Inverse Contextual Bandits without Rewards: Learning from a Non-Stationary Learner via Suffix Imitation
This addresses the challenge of learning from passive observation in sequential decision-making, with incremental improvements in handling non-stationarity.
The paper tackles the Inverse Contextual Bandit problem, where an observer without reward access aims to recover problem parameters from a learner's non-stationary actions, achieving a convergence rate of ̃O(1/√N) that matches reward-aware learners.
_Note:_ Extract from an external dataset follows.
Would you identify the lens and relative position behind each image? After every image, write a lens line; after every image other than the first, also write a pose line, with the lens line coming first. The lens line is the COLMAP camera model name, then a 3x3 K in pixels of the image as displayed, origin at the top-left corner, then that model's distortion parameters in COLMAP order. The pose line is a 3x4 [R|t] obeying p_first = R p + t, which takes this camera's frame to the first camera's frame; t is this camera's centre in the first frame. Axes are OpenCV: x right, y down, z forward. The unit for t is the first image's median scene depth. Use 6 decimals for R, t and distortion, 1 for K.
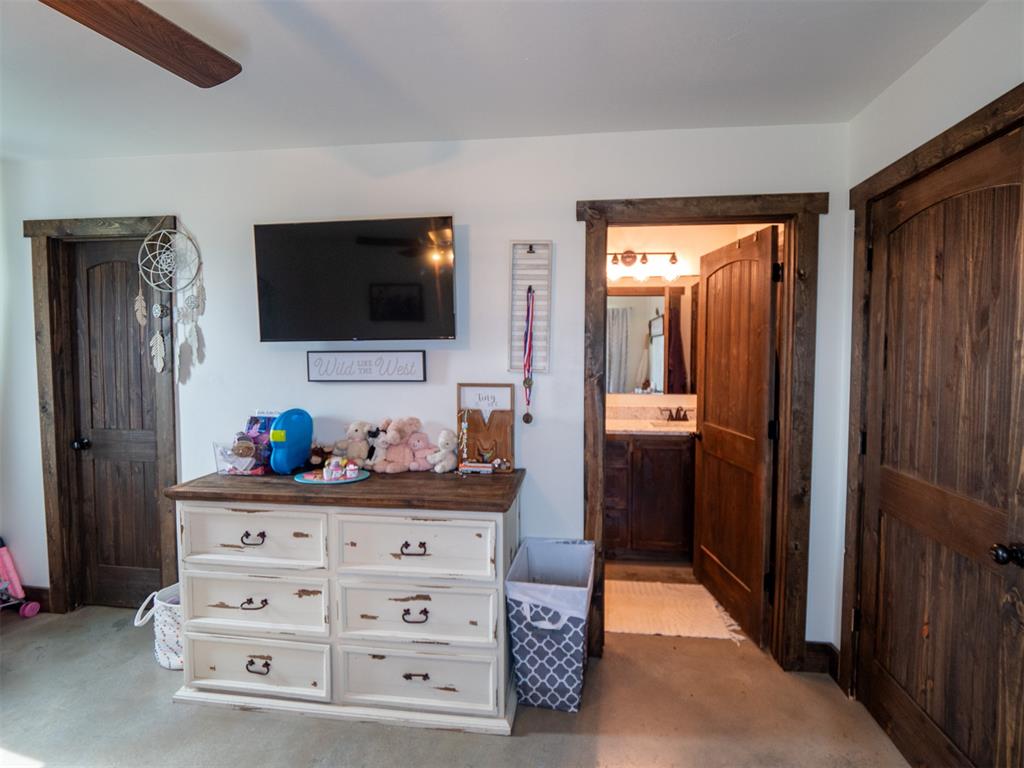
lens RADIAL K [[513.1, 0, 510.5], [0, 513.1, 366.7], [0, 0, 1]] dist [-0.013817, 0.001371]
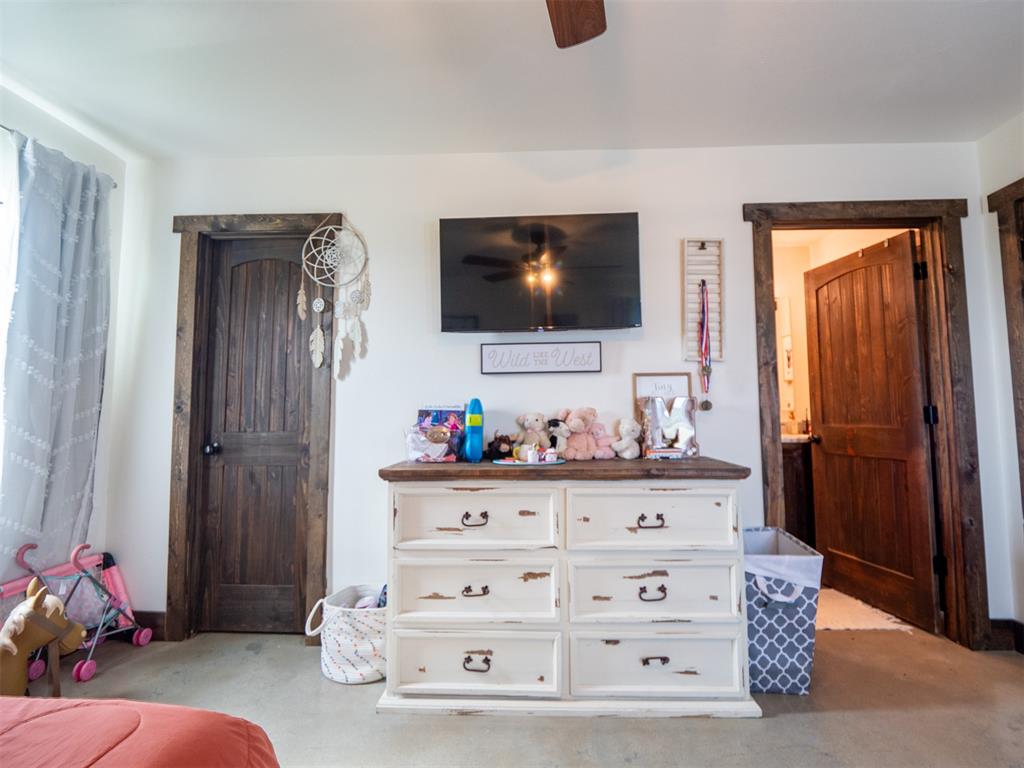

We study the Inverse Contextual Bandit (ICB) problem, in which a learner seeks to optimize a policy while an observer, who cannot access the learner's rewards and only observes actions, aims to recover the underlying problem parameters. During the learning process, the learner's behavior naturally transitions from exploration to exploitation, resulting in non-stationary action data that poses significant challenges for the observer. To address this issue, we propose a simple and effective framework called Two-Phase Suffix Imitation. The framework discards data from an initial burn-in phase and performs empirical risk minimization using only data from a subsequent imitation phase. We derive a predictive decision loss bound that explicitly characterizes the bias-variance trade-off induced by the choice of burn-in length. Despite the severe information deficit, we show that a reward-free observer can achieve a convergence rate of $\tilde O(1/\sqrt{N})$, matching the asymptotic efficiency of a fully reward-aware learner. This result demonstrates that a passive observer can effectively uncover the optimal policy from actions alone, attaining performance comparable to that of the learner itself.